Subjacente a uma abordagem de natureza disciplinar emerge a ideia de que a educação para a cidadania pode ser promovida através de uma disciplina autónoma com um programa próprio. No entanto, considera-se que também poderá dizer respeito a um momento curricular específico com carácter regular, que pode não ser necessariamente

uma disciplina, como por exemplo, é o caso da assembleia de turma.
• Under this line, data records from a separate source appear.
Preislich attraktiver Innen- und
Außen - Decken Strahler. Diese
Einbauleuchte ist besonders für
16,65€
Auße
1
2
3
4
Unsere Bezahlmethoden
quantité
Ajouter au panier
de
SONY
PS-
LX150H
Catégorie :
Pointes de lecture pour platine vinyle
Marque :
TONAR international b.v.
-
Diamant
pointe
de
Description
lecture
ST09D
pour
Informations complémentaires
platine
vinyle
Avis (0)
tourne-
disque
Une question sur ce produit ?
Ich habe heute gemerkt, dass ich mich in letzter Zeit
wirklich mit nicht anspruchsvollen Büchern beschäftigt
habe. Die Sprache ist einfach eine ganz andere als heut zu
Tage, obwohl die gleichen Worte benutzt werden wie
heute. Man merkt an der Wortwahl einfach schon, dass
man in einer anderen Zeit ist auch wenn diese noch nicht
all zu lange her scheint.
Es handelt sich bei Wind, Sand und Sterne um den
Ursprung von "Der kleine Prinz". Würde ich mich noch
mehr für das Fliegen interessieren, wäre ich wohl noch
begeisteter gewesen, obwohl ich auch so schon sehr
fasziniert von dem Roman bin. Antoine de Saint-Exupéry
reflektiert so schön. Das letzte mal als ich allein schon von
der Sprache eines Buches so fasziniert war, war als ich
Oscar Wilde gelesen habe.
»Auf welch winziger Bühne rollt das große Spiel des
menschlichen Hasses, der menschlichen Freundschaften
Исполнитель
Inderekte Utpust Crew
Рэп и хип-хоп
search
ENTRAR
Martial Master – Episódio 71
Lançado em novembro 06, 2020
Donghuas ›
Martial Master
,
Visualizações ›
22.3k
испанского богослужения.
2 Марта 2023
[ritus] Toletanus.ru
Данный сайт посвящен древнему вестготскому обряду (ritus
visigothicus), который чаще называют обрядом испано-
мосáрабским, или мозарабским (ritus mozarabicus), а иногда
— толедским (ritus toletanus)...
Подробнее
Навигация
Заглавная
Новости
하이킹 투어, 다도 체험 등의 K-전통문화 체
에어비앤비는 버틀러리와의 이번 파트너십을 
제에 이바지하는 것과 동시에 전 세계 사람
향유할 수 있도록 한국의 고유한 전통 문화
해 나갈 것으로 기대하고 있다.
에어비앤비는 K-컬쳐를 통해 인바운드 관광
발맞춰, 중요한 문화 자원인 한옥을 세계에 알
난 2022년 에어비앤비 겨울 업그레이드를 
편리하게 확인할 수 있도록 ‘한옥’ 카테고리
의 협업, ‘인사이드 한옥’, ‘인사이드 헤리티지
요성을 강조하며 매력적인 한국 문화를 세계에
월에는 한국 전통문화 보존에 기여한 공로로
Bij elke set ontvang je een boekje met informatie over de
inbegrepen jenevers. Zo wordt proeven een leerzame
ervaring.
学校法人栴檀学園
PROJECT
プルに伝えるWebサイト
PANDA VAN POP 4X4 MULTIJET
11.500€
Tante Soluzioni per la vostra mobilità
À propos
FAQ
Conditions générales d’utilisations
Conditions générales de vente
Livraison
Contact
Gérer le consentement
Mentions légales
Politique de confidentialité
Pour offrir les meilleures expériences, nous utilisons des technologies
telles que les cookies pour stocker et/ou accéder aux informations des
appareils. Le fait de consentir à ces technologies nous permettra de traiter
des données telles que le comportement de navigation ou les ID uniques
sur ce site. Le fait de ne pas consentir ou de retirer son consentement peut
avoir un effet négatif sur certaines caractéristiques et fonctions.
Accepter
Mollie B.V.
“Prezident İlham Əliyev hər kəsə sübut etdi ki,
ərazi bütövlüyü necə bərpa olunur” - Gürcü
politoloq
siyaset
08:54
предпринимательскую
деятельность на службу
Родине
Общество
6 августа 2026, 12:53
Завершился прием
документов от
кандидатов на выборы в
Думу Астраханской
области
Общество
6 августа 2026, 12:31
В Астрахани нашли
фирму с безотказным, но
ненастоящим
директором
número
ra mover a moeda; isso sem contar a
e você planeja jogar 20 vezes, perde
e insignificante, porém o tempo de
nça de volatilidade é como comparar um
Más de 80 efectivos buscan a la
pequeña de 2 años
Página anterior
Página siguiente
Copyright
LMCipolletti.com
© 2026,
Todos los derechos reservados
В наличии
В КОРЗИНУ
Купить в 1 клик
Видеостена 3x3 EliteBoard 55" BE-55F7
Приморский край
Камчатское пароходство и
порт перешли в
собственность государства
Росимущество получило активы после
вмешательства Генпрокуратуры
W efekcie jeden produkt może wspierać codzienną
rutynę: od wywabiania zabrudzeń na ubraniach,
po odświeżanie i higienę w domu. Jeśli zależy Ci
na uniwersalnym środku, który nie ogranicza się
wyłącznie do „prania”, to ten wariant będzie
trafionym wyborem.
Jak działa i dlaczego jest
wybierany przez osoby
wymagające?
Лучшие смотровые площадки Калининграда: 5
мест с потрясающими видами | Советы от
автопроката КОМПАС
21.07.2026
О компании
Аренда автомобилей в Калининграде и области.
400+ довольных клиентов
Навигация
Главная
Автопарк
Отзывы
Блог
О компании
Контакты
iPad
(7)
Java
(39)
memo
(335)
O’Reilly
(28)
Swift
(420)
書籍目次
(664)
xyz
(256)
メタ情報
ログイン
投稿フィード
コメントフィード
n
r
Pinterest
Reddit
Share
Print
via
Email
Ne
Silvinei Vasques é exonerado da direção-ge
Com efeito, a assembleia de turma diz respeito a uma estratégia curricular de gestão de sala de aula, através da qual “a turma, colegialmente, planeia, acompanha, regula, analisa, orienta e gere as aprendizagens” (Niza, 1998: 89) e se discutem e encontram soluções de forma cooperativa para os problemas e comportamentos dos aluno individualmente e da turma enquanto colectivo.

Por outro lado, uma vez que a maior parte do tempo vivido pelos alunos na escola é dedicado às disciplinas curriculares será importante que se invista nelas com o intuito de através delas, e de forma articulada, se possa promover o desenvolvimento de saberes, de valores, de atitudes e de competências fundamentais para o exercício de uma cidadania sustentada, aspecto este que remete para um abordagem de natureza transdisciplinar. Como é óbvio, isso implica que se invista e se aprofunde o conhecimento acerca da formação de professores dessas áreas disciplinares, formados segundo outras concepções e abordagens curriculares alternativas à racionalidade técnica, linear e centrada nas literacias elementares que, embora muito importantes, não são por si só suficientes numa perspectiva de desenvolvimento humano integral.